Almost all rock, and most country and non-rap R&B, is I-IV-V progressions over twelve bars in 4/4 time. There's just so much you can do that way, and when you eschew pure rhymes-in the standards era, "girl/world" would have been a clam, very much less "home/alone" or, to pick on my favorite iMMitator,"fifty-nine/alive".
Cahn's book, along with Gene Lees' mildly dyspeptic but valid Johnny Mercer biography/musical analysis, "Portrait of Johnny",are excellent resources for those wanting a good overview.

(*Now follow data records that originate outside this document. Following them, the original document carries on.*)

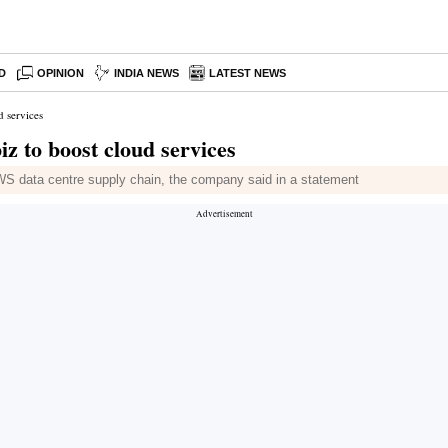
D
OPINION
INDIA NEWS
LATEST NEWS
d services
iz to boost cloud services
WS data centre supply chain, the company said in a statement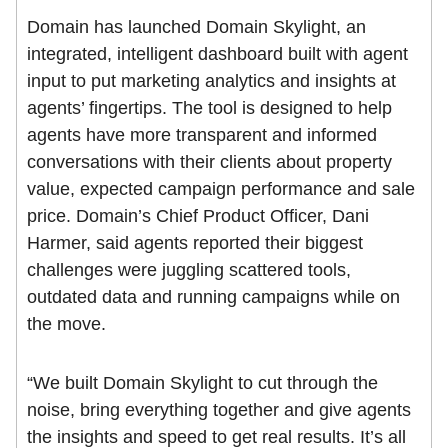
Domain has launched Domain Skylight, an
integrated, intelligent dashboard built with agent
input to put marketing analytics and insights at
agents’ fingertips. The tool is designed to help
agents have more transparent and informed
conversations with their clients about property
value, expected campaign performance and sale
price. Domain’s Chief Product Officer, Dani
Harmer, said agents reported their biggest
challenges were juggling scattered tools,
outdated data and running campaigns while on
the move.
“We built Domain Skylight to cut through the
noise, bring everything together and give agents
the insights and speed to get real results. It’s all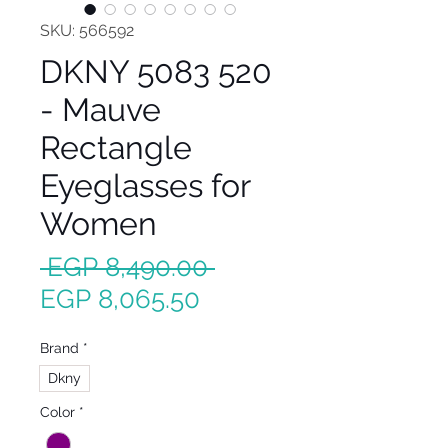
SKU: 566592
DKNY 5083 520
- Mauve
Rectangle
Eyeglasses for
Women
Regular
 EGP 8,490.00 
Sale
Price
EGP 8,065.50
Price
Brand
*
Dkny
Color
*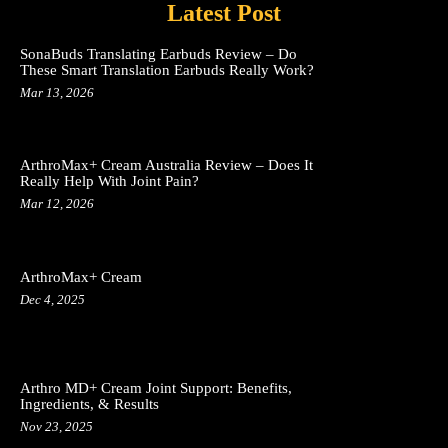
Latest Post
SonaBuds Translating Earbuds Review – Do
These Smart Translation Earbuds Really Work?
Mar 13, 2026
ArthroMax+ Cream Australia Review – Does It
Really Help With Joint Pain?
Mar 12, 2026
ArthroMax+ Cream
Dec 4, 2025
Arthro MD+ Cream Joint Support: Benefits,
Ingredients, & Results
Nov 23, 2025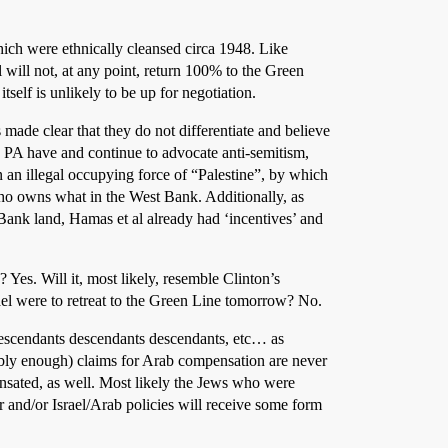
hich were ethnically cleansed circa 1948. Like
l will not, at any point, return 100% to the Green
itself is unlikely to be up for negotiation.
made clear that they do not differentiate and believe
e PA have and continue to advocate anti-semitism,
than an illegal occupying force of “Palestine”, by which
ho owns what in the West Bank. Additionally, as
ank land, Hamas et al already had ‘incentives’ and
Yes. Will it, most likely, resemble Clinton’s
ael were to retreat to the Green Line tomorrow? No.
r descendants descendants descendants, etc… as
ably enough) claims for Arab compensation are never
nsated, as well. Most likely the Jews who were
and/or Israel/Arab policies will receive some form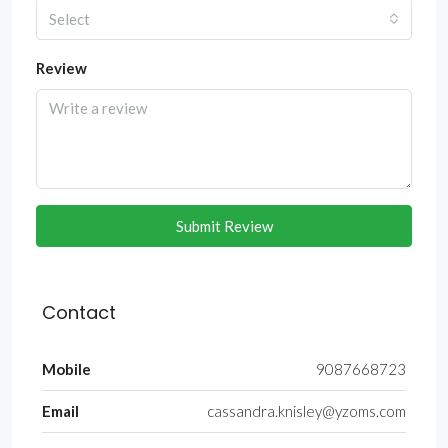
Select
Review
Submit Review
Contact
Mobile
9087668723
Email
cassandra.knisley@yzoms.com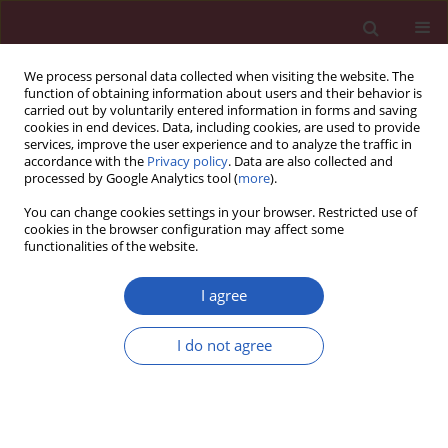
We process personal data collected when visiting the website. The
function of obtaining information about users and their behavior is
carried out by voluntarily entered information in forms and saving
cookies in end devices. Data, including cookies, are used to provide
services, improve the user experience and to analyze the traffic in
accordance with the
Privacy policy
. Data are also collected and
processed by Google Analytics tool (
more
).
Keyword
ICAM-1
You can change cookies settings in your browser. Restricted use of
cookies in the browser configuration may affect some
functionalities of the website.
Clinical research
Endothelium injury and inflammatory state
I agree
during abdominal aortic aneurysm surgery:
scrutinizing the very early and minute injurious
I do not agree
effects using endothelial markers – a pilot study
Michał Kokot
,
Grzegorz Biolik
,
Damian Ziaja
,
Tadeusz Fojt
,
Kamila Cisak
,
Katarzyna Antoniak
,
Krzysztof Pawlicki
,
Krzysztof Ziaja
,
Jan Duława
Arch Med Sci 2013;9(3):479-486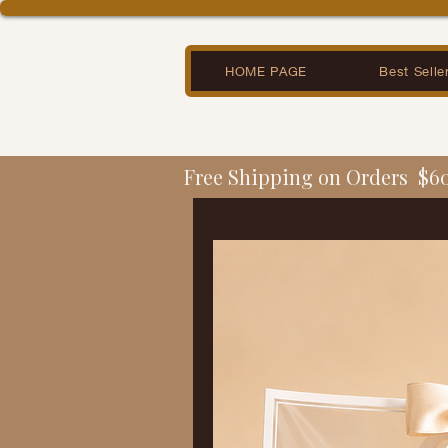
HOME PAGE
Best Selle
Free Shipping on Orders  $6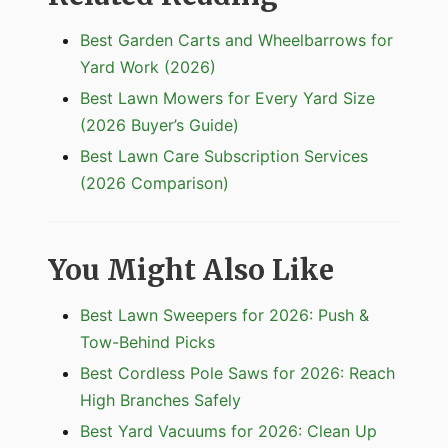
Best Garden Carts and Wheelbarrows for
Yard Work (2026)
Best Lawn Mowers for Every Yard Size
(2026 Buyer’s Guide)
Best Lawn Care Subscription Services
(2026 Comparison)
You Might Also Like
Best Lawn Sweepers for 2026: Push &
Tow-Behind Picks
Best Cordless Pole Saws for 2026: Reach
High Branches Safely
Best Yard Vacuums for 2026: Clean Up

Have you seen "High School Musical?" Now, granted it's on TV, and Disney no less, but if you have a chance, it's worth a look. It has a traditional score, and does the old movie musical thing of having the cast break into song at odd moments, including one beautiful number called, I think, "Status Quo," where the various tables in the cafeteria -- you know, the "jock" table, the "brain" table, the "skateboard" or "stoner" table -- all start singing and dancing. Because no one in the thing is past 20 and because, again, it's on TV and Disney at that, apparently no actual adult publications have done a review. Heck, I wouldn't have seen it had my sons not become obsessed. Now, my sons are eight and five, and for them to want to watch this, it has to have something. Maybe "High School Musical" will inspire today's third-graders to grow up and revive the Great American Song tradition. Hey, at least it's not rap.